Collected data
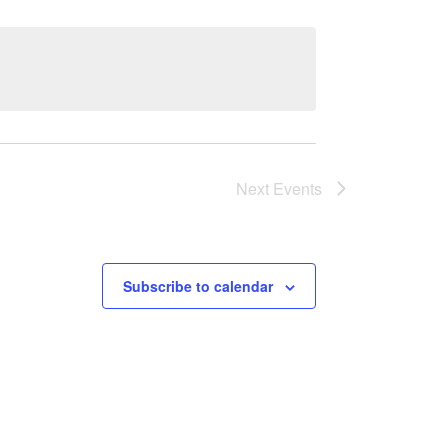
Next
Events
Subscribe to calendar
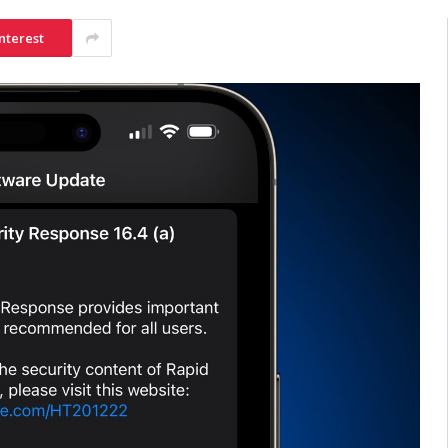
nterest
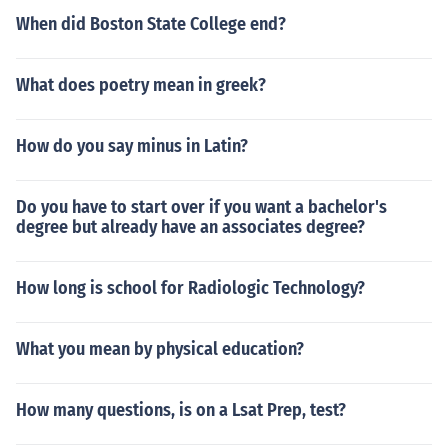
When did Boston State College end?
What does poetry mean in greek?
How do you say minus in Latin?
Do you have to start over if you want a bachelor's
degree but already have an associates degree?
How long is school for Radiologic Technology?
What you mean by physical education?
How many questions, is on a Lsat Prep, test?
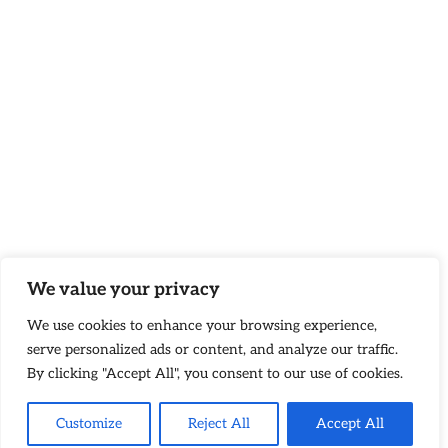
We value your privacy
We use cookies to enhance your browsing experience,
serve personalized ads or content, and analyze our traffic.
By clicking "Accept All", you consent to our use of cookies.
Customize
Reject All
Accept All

### Your goal:
Please find all lines of the entries that hold the string "What" and copy them.

### Answer area:
What does poetry mean in greek?
What you mean by physical education?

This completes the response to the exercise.